Pick out each line of the entries below that contains the word "whiskers", and copy those lines.
┌─ Supplied records
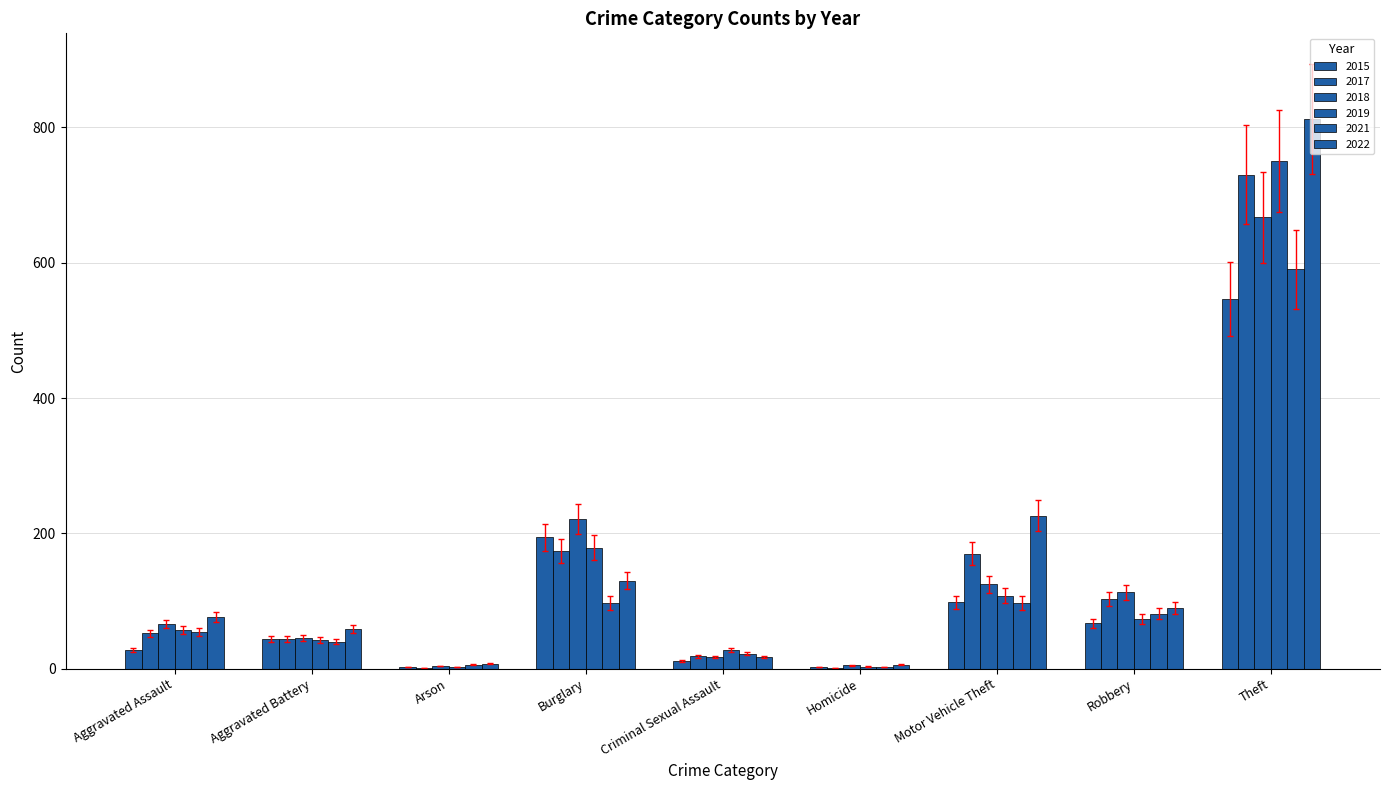

Does the chart contain stacked bars?

No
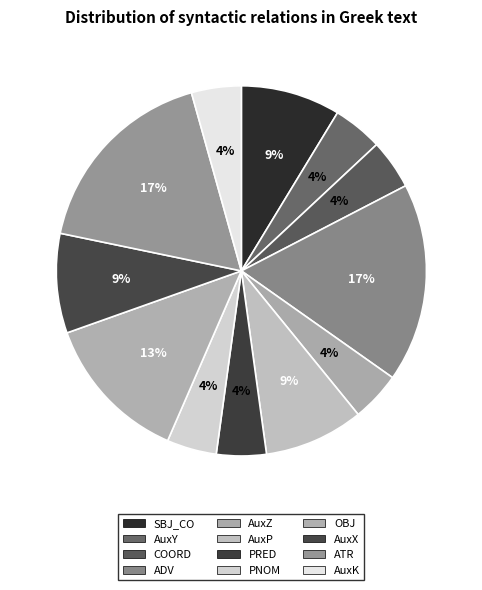

What is the change in value from OBJ to ATR?

+1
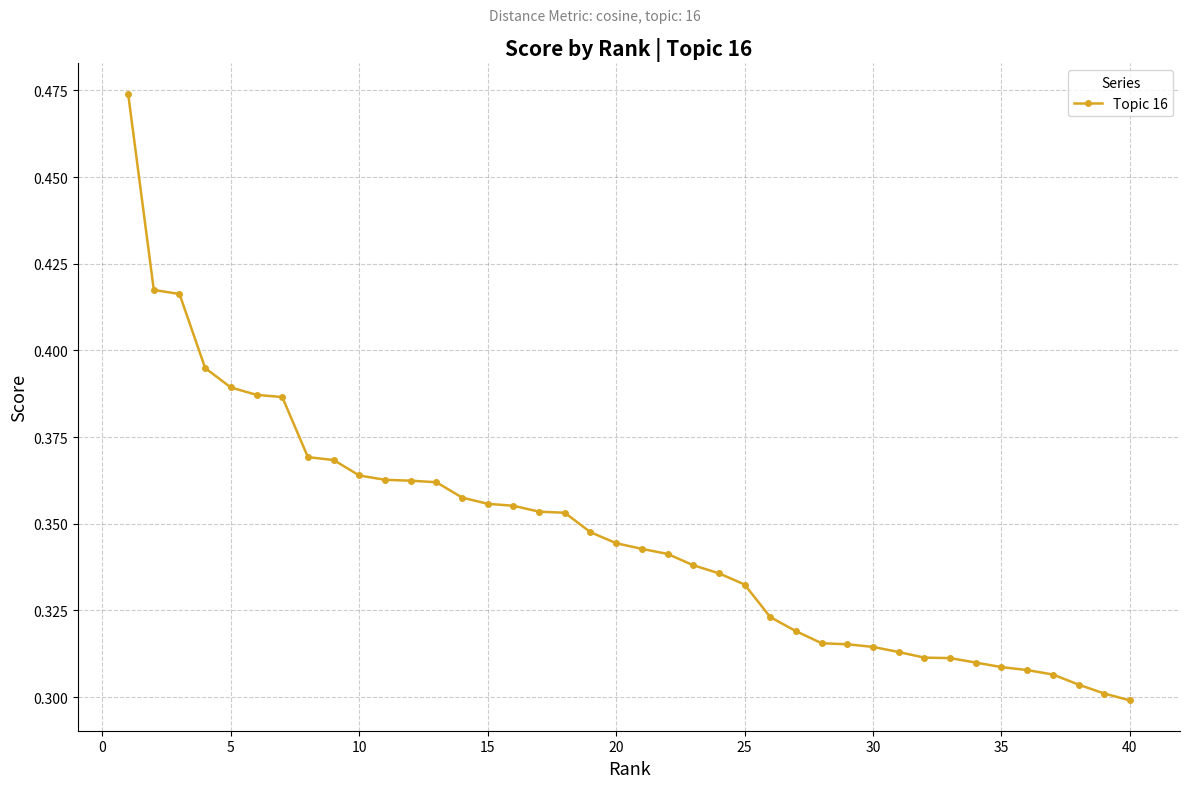

What is the sum of all values?

13.9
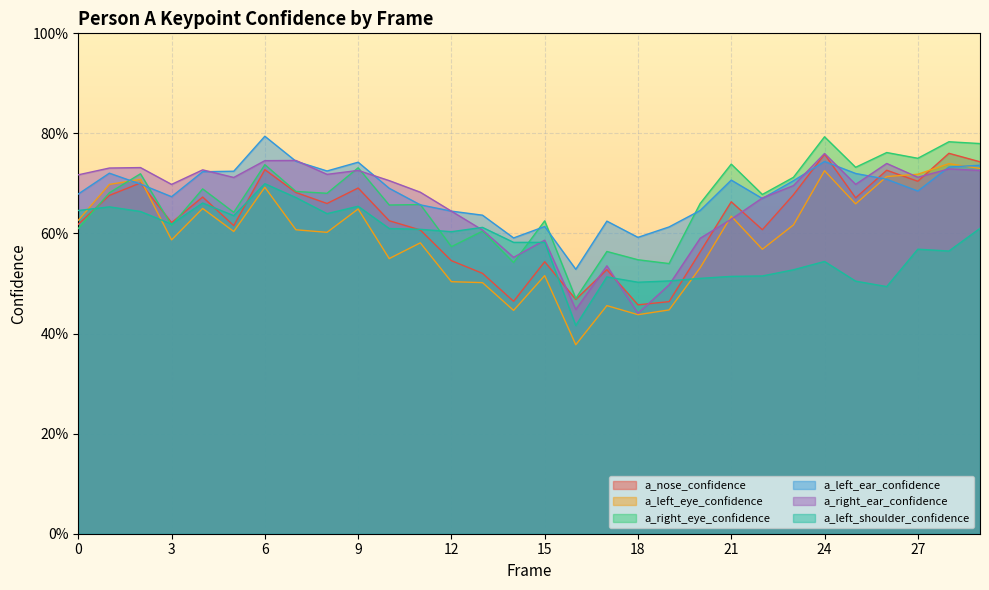

How many categories are shown in the chart?

30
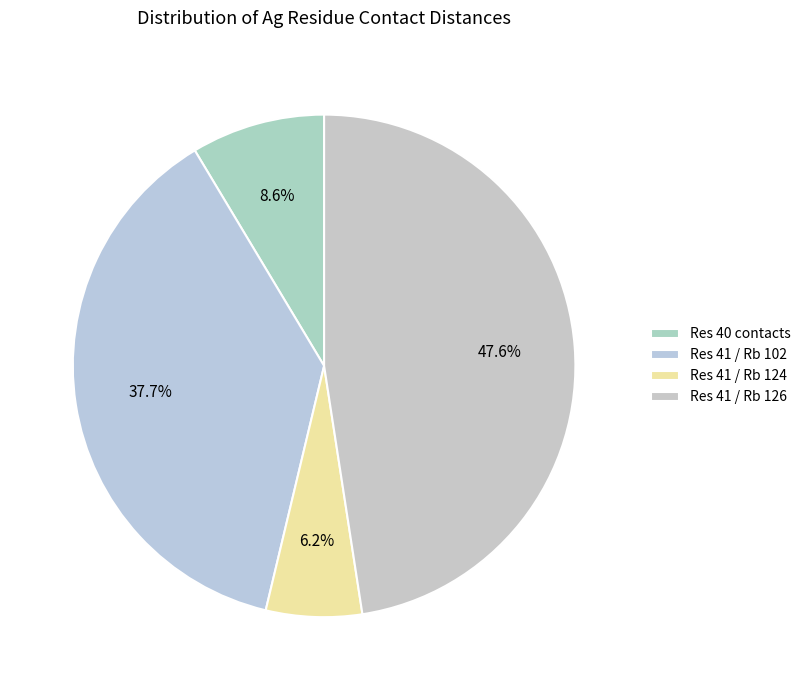

How many segments does this pie chart have?

4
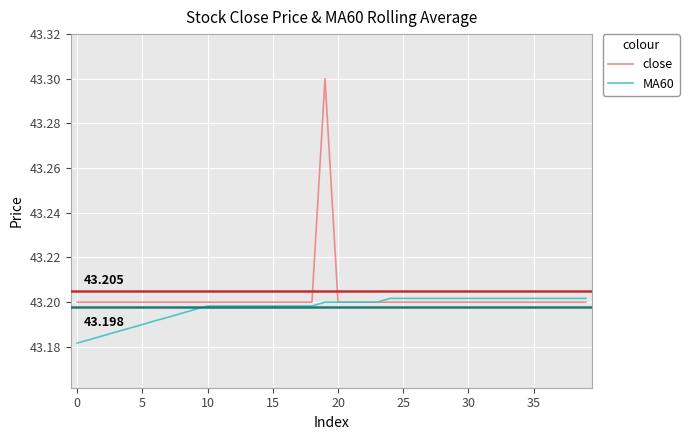

List the series in order of their peak value, highest first.

close, MA60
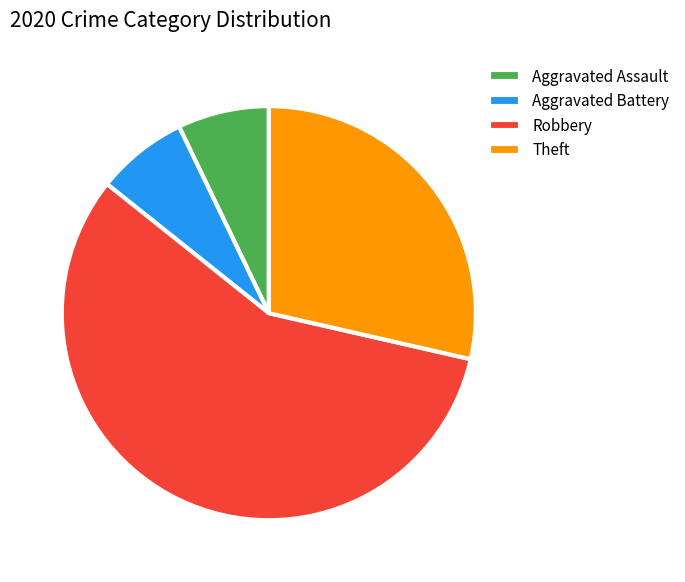

The Aggravated Battery slice represents 1% of the pie. True or false?

False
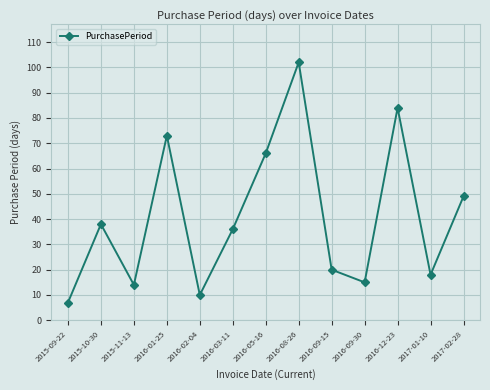

How many data points are less than 36?

6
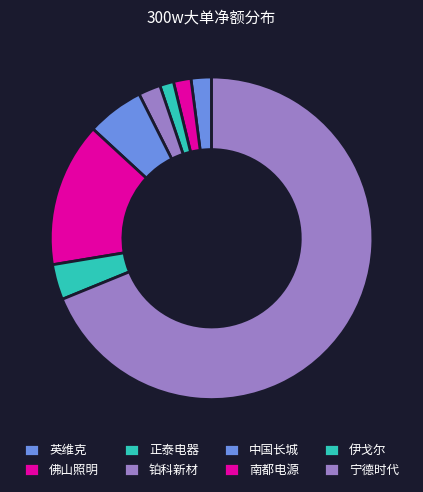

To the nearest percent, what is the difference between the 铂科新材 and 中国长城 slice percentages?

4%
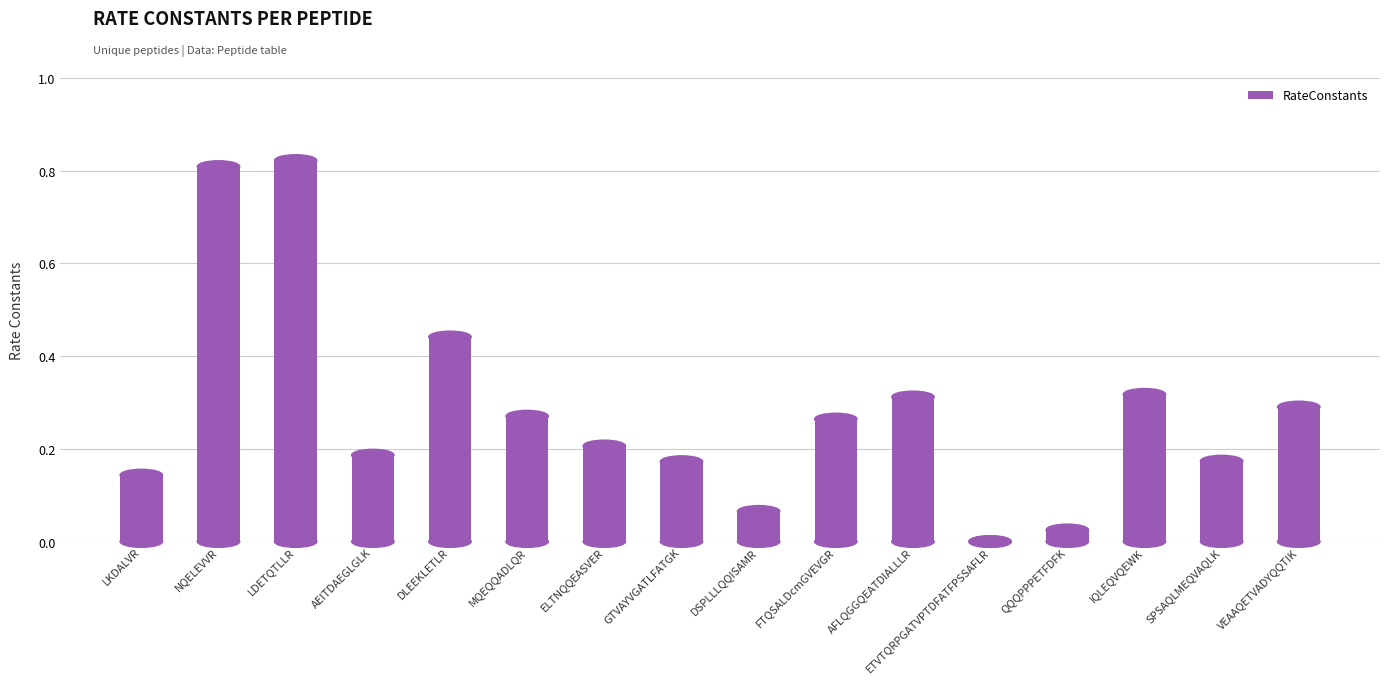

Between AFLQGGQEATDIALLLR and NQELEVVR, which is larger?

NQELEVVR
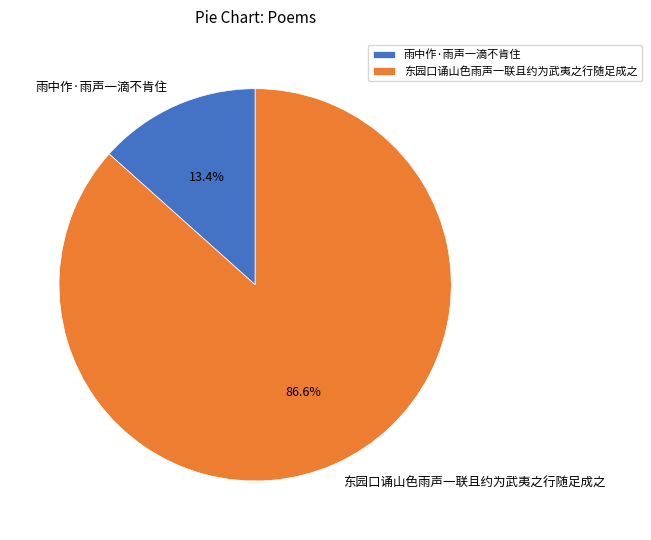

Is it true that 东园口诵山色雨声一联且约为武夷之行随足成之 is 92% of the pie?

False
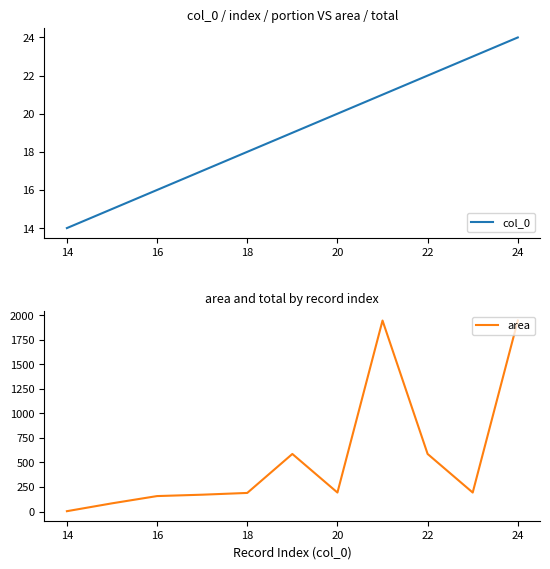

What is the minimum value for col_0?

14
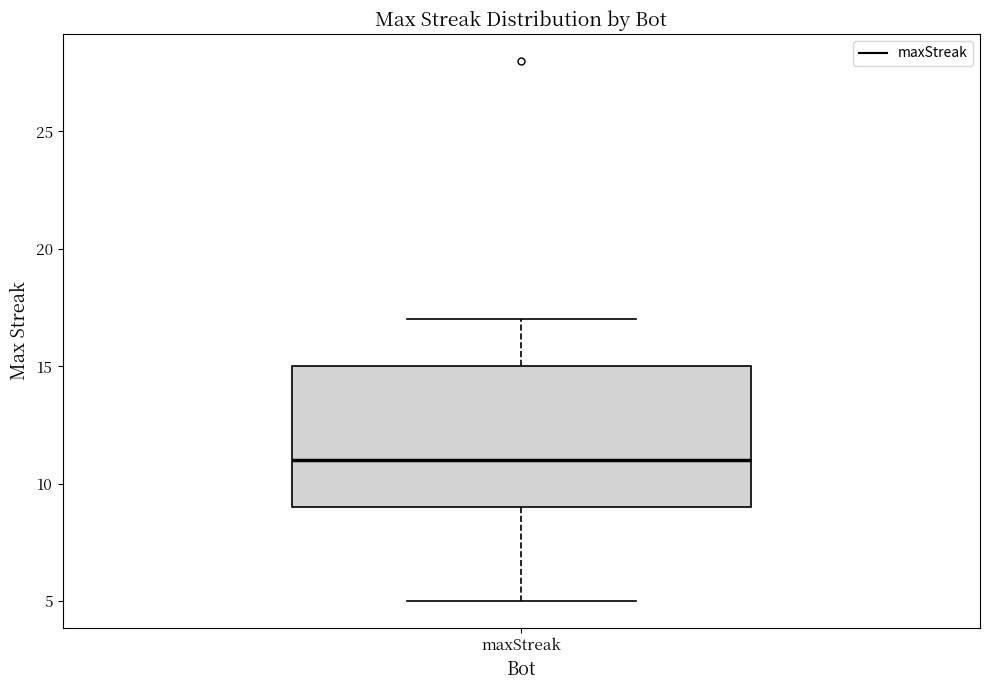

Transcribe this box plot: give where the median line is, the range the box spans, and where the two whiskers end, as read against the y-axis. The values are not printed on the chart, so give them approximately, as read against the axis.

median 11, box 9 to 15, whiskers 5 to 17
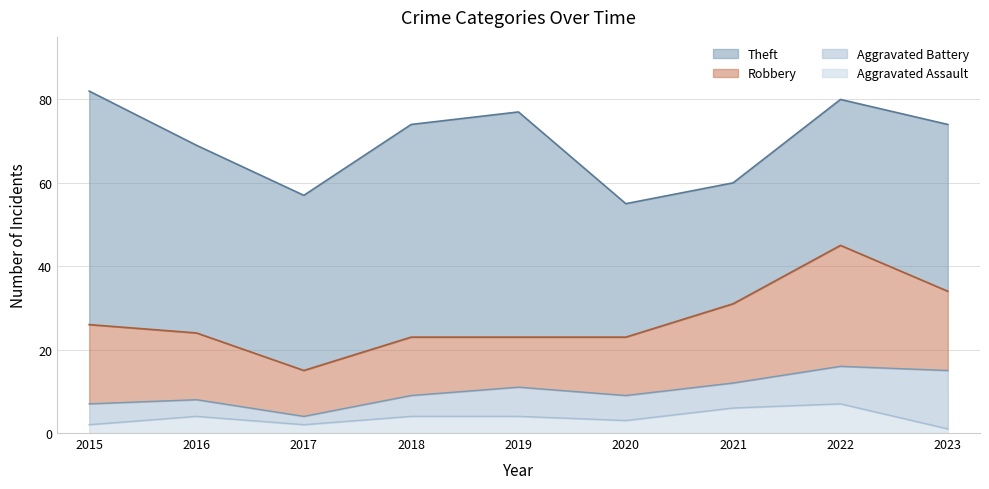

Reading left to right, extract all data points from this chart.

Theft: 56	45	42	51	54	32	29	35	40
Robbery: 19	16	11	14	12	14	19	29	19
Aggravated Battery: 5	4	2	5	7	6	6	9	14
Aggravated Assault: 2	4	2	4	4	3	6	7	1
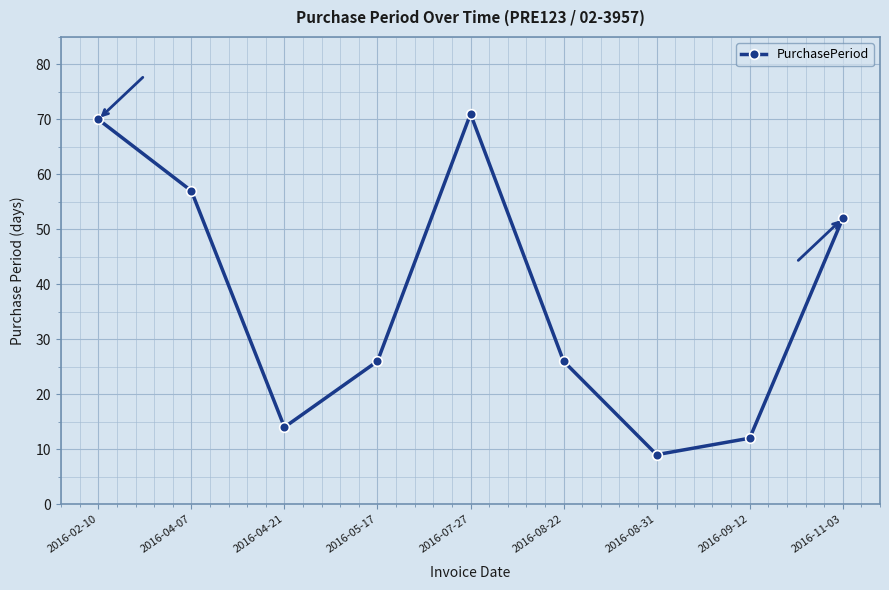

What is the approximate value at 2016-04-21?

14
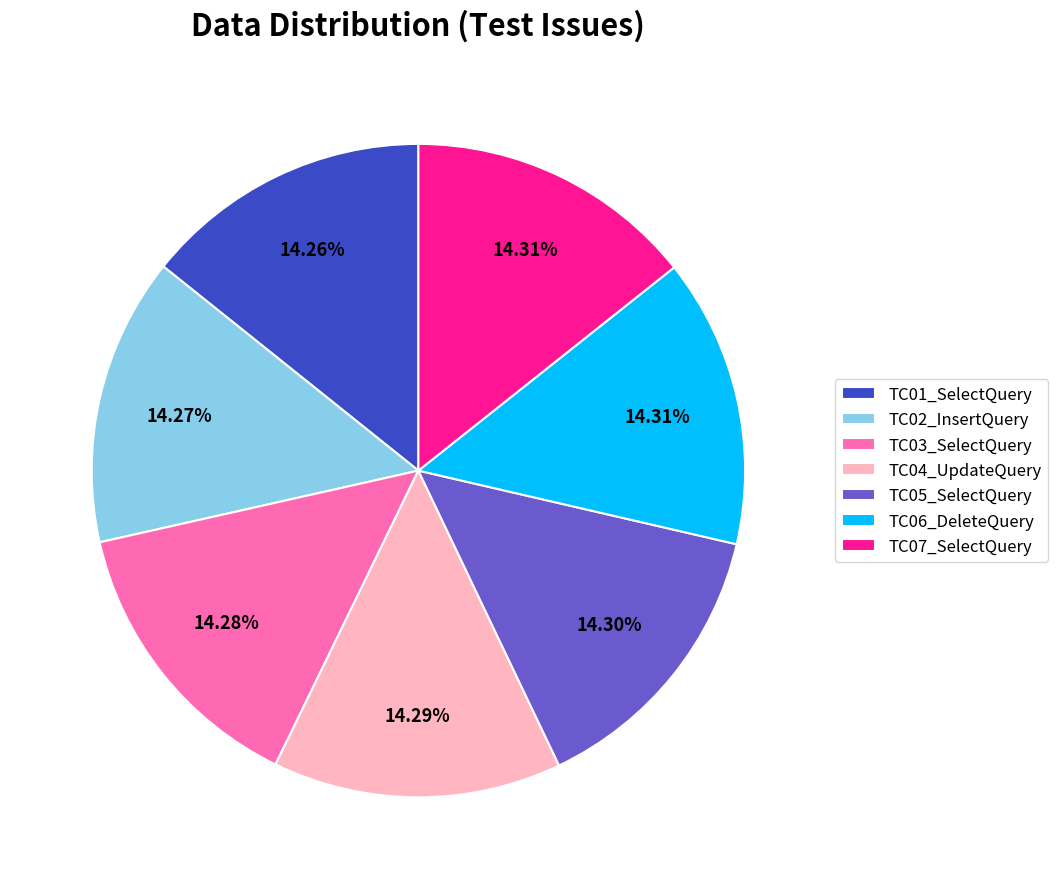

The TC06_DeleteQuery slice represents 26% of the pie. True or false?

False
└─
### Answer to this problem:
Transcribe this box plot: give where the median line is, the range the box spans, and where the two whiskers end, as read against the y-axis. The values are not printed on the chart, so give them approximately, as read against the axis.
median 11, box 9 to 15, whiskers 5 to 17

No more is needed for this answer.